→ **TAREFAS ESCRITAS**
1. No texto sobre pesquisa em publicidade e consumo, quem vem sendo desafiado pela noção da complexidade dos fenômenos que abarcam as práticas publicitárias?
2. Reproduza fielmente um trecho do texto sobre pesquisa em publicidade e consumo. Comece nas palavras "Para os estudos" e pare depois de "fogem da norma.".

→ **TEXTO DE ORIGEM**

Para os estudos que discutem publicidade, gêneros, sexualidades, corpos – esses no plural –, interseccionalidades, Grounded Theory e consumo, os desafios estão nas práticas de pesquisa que se atrevem a identificar e problematizar nos objetos e corpus as desigualdades inerentes às construções cotidianas que fogem da norma.
Nesta edição trazemos um conjunto de discussões que perpassam os desafios em específico na publicidade e nas práticas de consumo, que avançam a entender objetos de pesquisa tão diversos e nem sempre devidamente contemplados pelo campo da comunicação.
Nestas duas primeiras décadas do século XXI, a noção da complexidade de fenômenos que abarcam as práticas publicitárias – desde uma perspectiva de contribuição teórica, de suas representações e impactos sociais, até as formas de consumos simbólicos e de ostentação de produtos – vem desafiando uma nova geração de pesquisadores/as com diferentes propostas de pesquisa. Não por acaso, estamos diante de uma publicação que traz abordagens diversas para contemplarmos a quantas anda o fazer publicitário brasileiro, seus avanços em caráter de contribuição social e seus limites, num conjunto de forças que envolvem sociedade civil e Estado em um sistema capitalista.

→ **BLOCO DE DADOS**
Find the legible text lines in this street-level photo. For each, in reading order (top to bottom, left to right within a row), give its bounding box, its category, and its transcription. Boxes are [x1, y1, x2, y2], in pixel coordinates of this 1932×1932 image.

→ **RESPOSTAS**
1. Uma nova geração de pesquisadores/as, com diferentes propostas de pesquisa.

2.
Para os estudos que discutem publicidade, gêneros, sexualidades, corpos – esses no plural –, interseccionalidades, Grounded Theory e consumo, os desafios estão nas práticas de pesquisa que se atrevem a identificar e problematizar nos objetos e corpus as desigualdades inerentes às construções cotidianas que fogem da norma.